Text shown:
###
I’d be interested to see how the figures compare for Taiwan. I know of many Taiwan companies who are either in the process of, or are considering going back to Taiwan from the Mainland.
Renaud Anjoran says
Very true! I met several Taiwanese factory owners who told me the same. They can borrow at a low rate (3 to 4%) from Taiwanese banks/institutions so they plan to buy more automated equipment in order to replace workers.
But in most cases they over-estimate the benefits of automation. Some of them will have rude awakenings.
Mike Dandridge says
You didn’t compare with India. With a new FDI friendly budget that is really the only country that can compare in terms of worker numbers with China. And when VIetnam is in AEC compliance at the year end there will be fireworks. You tell it correctly as today but don’t tell the trend. The trend is to manufacturing more cheaply in parts of ASEAN and/or India. China wages are already 3-4 times more so your graphs (Philippines labor more than China?) are skewed. What source did you use? It’s a nice piece for China but your data isn’t right and the story about this far more complex than this.
Renaud Anjoran says
We based the graphs on minimum wages in the manufacturing sector, from a variety of sources. Obviously the data are not perfect (I addressed this in the article) but the trends are interesting. If you have different numbers for the Philippines, please let me know.
We listed the countries that our clients mention most often. India is not part of them. Like you, I hope new FDI-friendly policies are enacted… But let’s wait and see.
This is “a nice piece for China” because the current dynamics still favor China, in many product categories. I know many importers who did serious searches in other Asian countries and couldn’t find prices competitive with China.
###
Things to do:
(1) Answer these questions from the comment thread on manufacturing costs:
(a) At what interest rate can Taiwanese factory owners borrow from Taiwanese banks or institutions?
(b) What figures were the graphs based on?
(c) Why was India left off the list of countries?
(2) Turn the paragraph of the comment thread beginning "We based the graphs" into a brief bulleted list that keeps its main points.

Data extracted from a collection
###
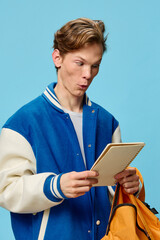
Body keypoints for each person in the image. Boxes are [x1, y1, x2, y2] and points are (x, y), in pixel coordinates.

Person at [0, 18, 142, 240]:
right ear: (57, 58)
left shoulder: (109, 123)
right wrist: (55, 186)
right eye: (80, 63)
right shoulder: (21, 124)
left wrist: (132, 186)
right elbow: (7, 191)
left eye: (95, 65)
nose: (88, 74)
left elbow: (113, 195)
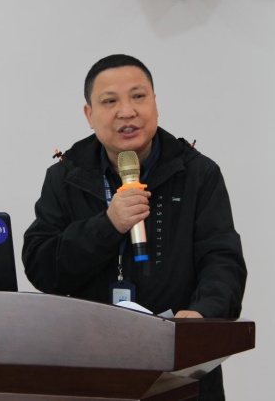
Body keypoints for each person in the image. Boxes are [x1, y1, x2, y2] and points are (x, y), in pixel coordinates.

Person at [22, 54, 247, 400]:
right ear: (89, 115)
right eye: (110, 101)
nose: (126, 111)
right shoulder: (65, 177)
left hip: (181, 368)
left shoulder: (198, 173)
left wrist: (203, 314)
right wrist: (108, 225)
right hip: (93, 368)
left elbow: (223, 260)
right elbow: (42, 266)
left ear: (155, 103)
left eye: (138, 96)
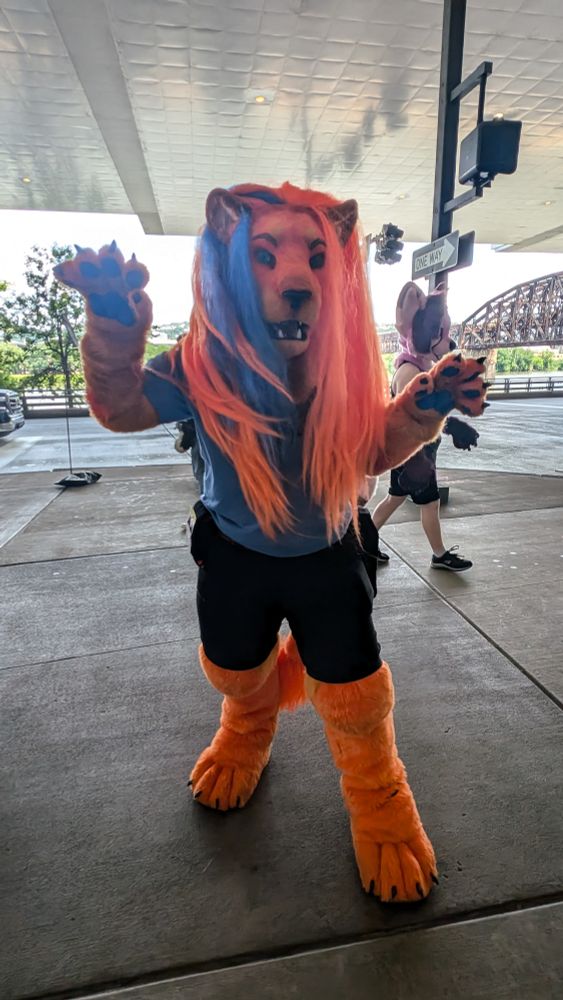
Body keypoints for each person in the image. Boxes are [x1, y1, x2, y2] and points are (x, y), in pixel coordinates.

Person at [53, 183, 487, 903]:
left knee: (353, 695)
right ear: (230, 262)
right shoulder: (201, 360)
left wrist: (422, 407)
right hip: (232, 552)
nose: (294, 278)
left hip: (327, 554)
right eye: (265, 255)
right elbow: (121, 407)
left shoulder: (342, 369)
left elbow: (372, 450)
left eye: (315, 258)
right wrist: (111, 326)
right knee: (234, 669)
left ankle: (381, 804)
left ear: (336, 269)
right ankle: (244, 732)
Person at [371, 282, 480, 572]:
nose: (447, 340)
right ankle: (439, 554)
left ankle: (365, 543)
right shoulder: (409, 371)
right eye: (439, 333)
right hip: (413, 456)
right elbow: (421, 414)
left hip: (416, 454)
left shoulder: (418, 367)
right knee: (428, 503)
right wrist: (453, 425)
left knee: (396, 498)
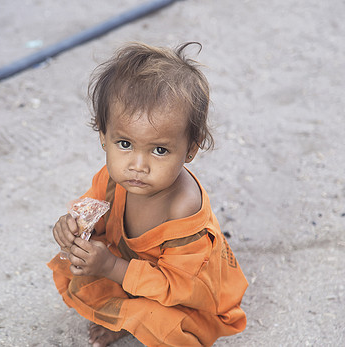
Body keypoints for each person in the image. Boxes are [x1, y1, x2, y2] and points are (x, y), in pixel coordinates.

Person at [48, 42, 247, 347]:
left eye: (159, 150)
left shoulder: (183, 208)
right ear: (104, 135)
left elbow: (180, 286)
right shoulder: (114, 180)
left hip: (186, 293)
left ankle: (127, 317)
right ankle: (122, 313)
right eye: (125, 144)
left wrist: (111, 267)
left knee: (164, 326)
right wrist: (72, 228)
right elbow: (93, 221)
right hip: (137, 272)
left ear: (190, 150)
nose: (138, 166)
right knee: (74, 267)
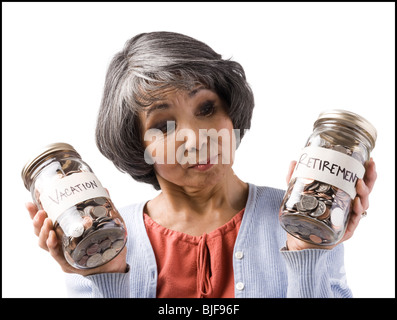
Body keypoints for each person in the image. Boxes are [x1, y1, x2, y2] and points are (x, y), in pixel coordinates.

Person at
###
Answers to the tasks:
(1)
(a) 3 to 4%.
(b) Minimum wages in the manufacturing sector, taken from a variety of sources.
(c) India is not one of the countries that clients mention most often.

(2)
- The graphs use minimum wages in the manufacturing sector, drawn from a variety of sources.
- The data are not perfect, which the article addressed.
- The trends are still interesting.
- Different numbers for the Philippines are welcome.